[TWIM Notes] Nov 17 2020

Message boards : News : [TWIM Notes] Nov 17 2020
Message board moderation

To post messages, you must log in.

AuthorMessage
pianoman [MLC@Home Admin]
Project administrator
Project developer
Project tester
Project scientist

Send message
Joined: 30 Jun 20
Posts: 462
Credit: 21,406,548
RAC: 0
Message 854 - Posted: 18 Nov 2020, 4:29:36 UTC

This Week in MLC@Home
Notes for Nov 17 2020
A weekly summary of news and notes for MLC@Home

Summary
GPU week(s), part 4: The saga continues.

This coming week we're starting to pivot back to writing and analysis of existing data. There's a lot to discuss related to GPUs still, but we also need to take time to write a bit; and frankly, the issues with the Linux/CUDA client have us stumped for the moment, so taking a week or two to focus on some of the science that's been piling up should help clear our heads and come back to it with a fresh perspective.

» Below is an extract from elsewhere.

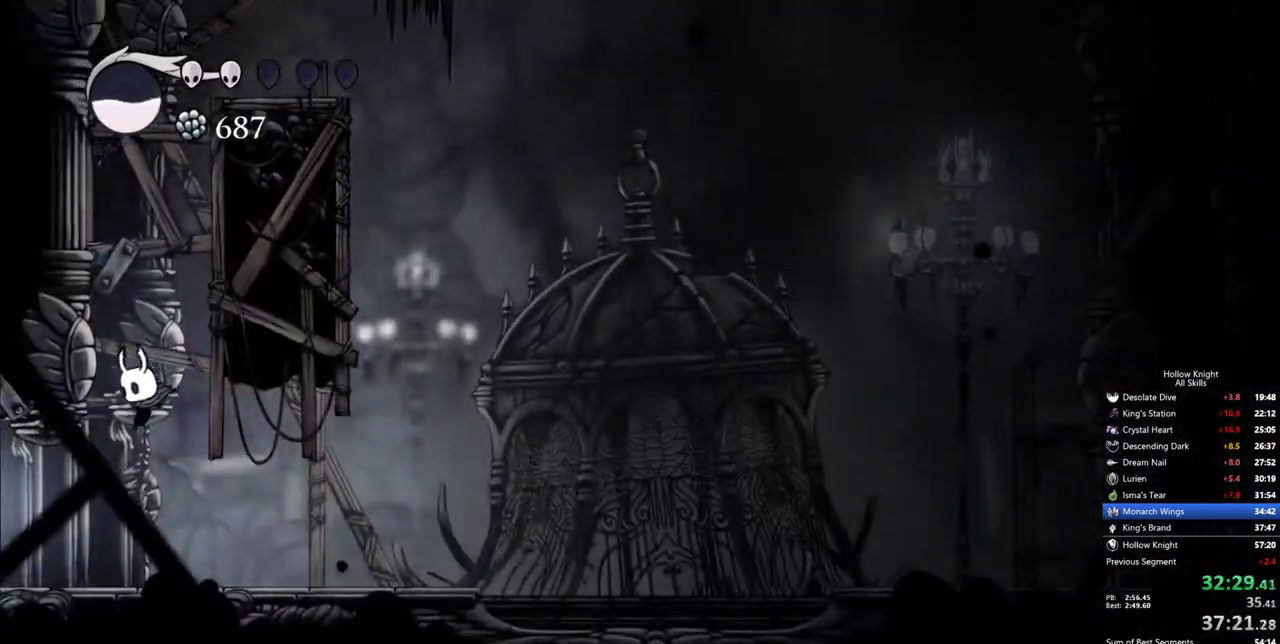
{"keys": ["left"], "events": [[134, "left", "down"], [184, "dash", "down"], [284, "dash", "up"]]}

This past week we enabled the release track ("mlds-gpu" application) of the GPU client for Windows and Linux, and the good news is that at least the Windows client is working fairly well*, and its chewing through WUs wonderfully, complimenting the CPU crunching that continues to unabated. Having a separate app allows us to capture the wildly different RAM requirements for CUDA WUs without penalizing CPU crunchers. The GPU line allows us to send out longer dataset 1+2 WUs, which has led to a nice boost to the number of complete Parity* WUs, meaning we finally have over 1000 examples of each network type for Dataset1, and on our way to that in Dataset 2. It would be nice to wrap up those two sooner rather than later. We'll continue to release WUs in parallel to both the CPU and GPU queues to keep both users fed.

Not all is well in GPU land though. We released the Linux/CUDA client, but after several days, not a single WU completed without error, so we've pulled that back from production and will try again. This is incredibly frustrating, as it works on our test machine, but on volunteer machines it fails with CUDA errors indicating userspace<->driver incompatibilities. Clearly we're not bundling it up correctly. In addition, there's been some strange results to CPU utilization and the Windows CUDA client. Users have reported better performance and utilization if they assign two CPUs to the WU instead of one, even though one core remains idle the entire time. There's some speculation in the linked thread, but we should track that down soon as well.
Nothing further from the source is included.